* [作業内容]
a. 原文抜粋の「イタリアの雑誌付録の巨大ヌー」から「情があるような気がしている。」までを、一字も変えずに書き写してください。
b. 原文抜粋によると、「どんぐり蝶」は何を元にどのツールで制作されたアニメーションか。

* [原文抜粋]
* * * * * * * * *

今年は映像アートコース、アニメーションコース合わせて17作品を4プログラムで上映。1年を通じて築かれたイメージが鮮やかに結実する、映像作家への第1歩。
Aプログラム 4作品85分
アンナ・ファルチのいる階段 伊澤夏男/10分/2019
どんぐり蝶 永井桃子/5分/2019
空を見上げて 寺島万智/10分/2019
日本の姿 東京のお蛇さま 前田大介/60分/2019
Bプログラム 4作品80分
Sky Circle (ongoing) ジョイス・ラム/11分/2019
Regeneration 吉田哲正/30分/2019
ECHOES 坂本裕司/15分/2019
24minutes 立川清志楼/24分/2019
Cプログラム 5作品71分
HANAKO エルサムニー・ソフィー/10分/2019
今夜のキス、行方不明 徐夢柯/6分/2019
mine - wp 灰尾諒美/5分/2019
光屈性グラフィ 藤井あんな/20分/2019
ひとりぼっちのあいつ 田中慧/30分/2019
Dプログラム 4作品81分
めくるめく大地 赤堀香菜/12分/2019
Uncertainty of existence 井筒優菜/13分/2019
美しくあいまいな日本の私たち トモトシ/16分/2019
FARM 山内健太郎/40分/2019
作者コメント
アンナ・ファルチのいる階段
「アンナ・ファルチって誰!」
イタリアの雑誌付録の巨大ヌードポスター、壁のぼろかくしに貼って気が付けば30年経過、イタリアの女優さんアンナ・ファルチの若き日のヌードポスターなのでした。
どんぐり蝶
野原で昼寝をしているうさ吉の頭上にドングリの形をした奇妙な蝶が飛んで来る。蝶は可愛いウサギに変身し、うさ吉はウサギの気を引こうと努力するが逃げられてしまう。やがてまた蝶が飛んで来て…。木版画の絵本を元にFlashで制作したアニメーション。
空を見上げて
「空を見上げる」という行為に、所属や言語を超えて、なにか共有できる感情があるような気がしている。

* * * * * * * * *

* [表示情報]
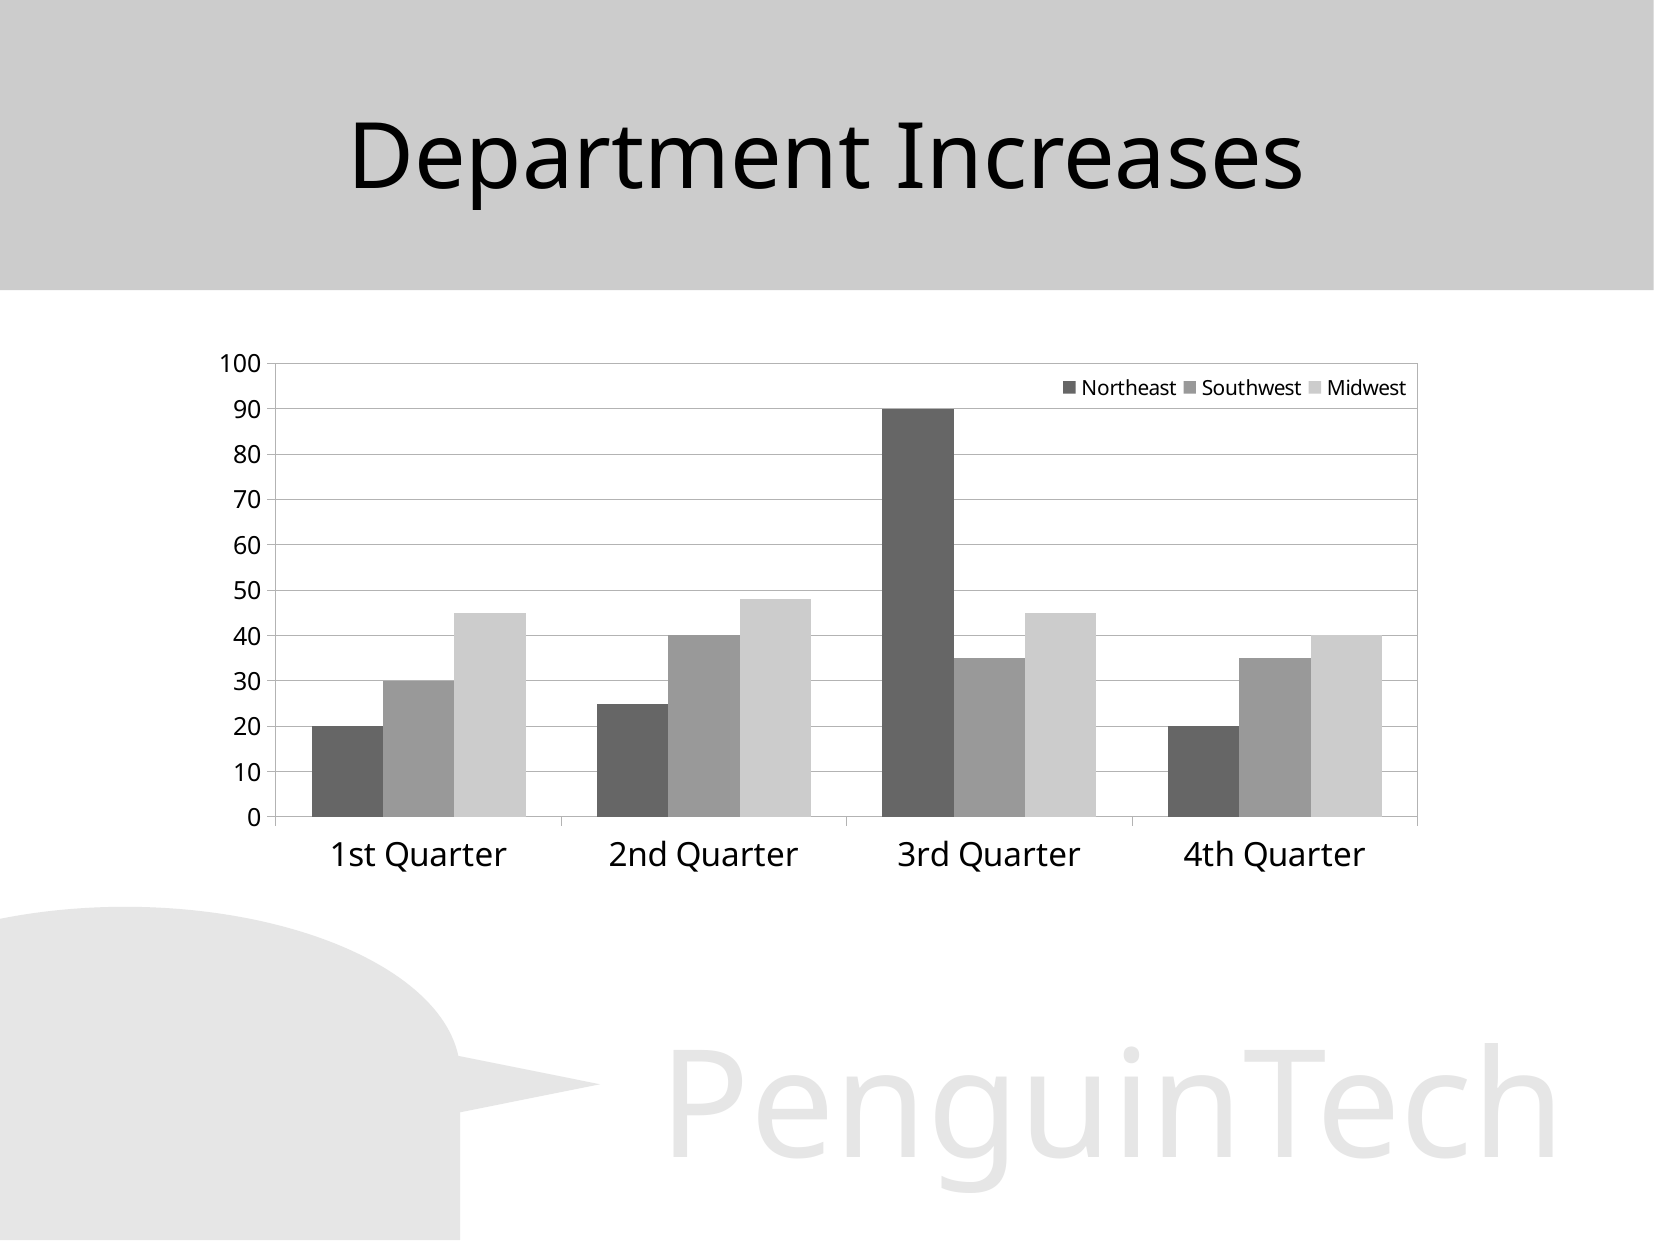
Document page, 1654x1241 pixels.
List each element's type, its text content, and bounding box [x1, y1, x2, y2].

* * * * * * * * *

* [作業ごとの結果]
a.
イタリアの雑誌付録の巨大ヌードポスター、壁のぼろかくしに貼って気が付けば30年経過、イタリアの女優さんアンナ・ファルチの若き日のヌードポスターなのでした。
どんぐり蝶
野原で昼寝をしているうさ吉の頭上にドングリの形をした奇妙な蝶が飛んで来る。蝶は可愛いウサギに変身し、うさ吉はウサギの気を引こうと努力するが逃げられてしまう。やがてまた蝶が飛んで来て…。木版画の絵本を元にFlashで制作したアニメーション。
空を見上げて
「空を見上げる」という行為に、所属や言語を超えて、なにか共有できる感情があるような気がしている。

b. 木版画の絵本を元に、Flashで制作された。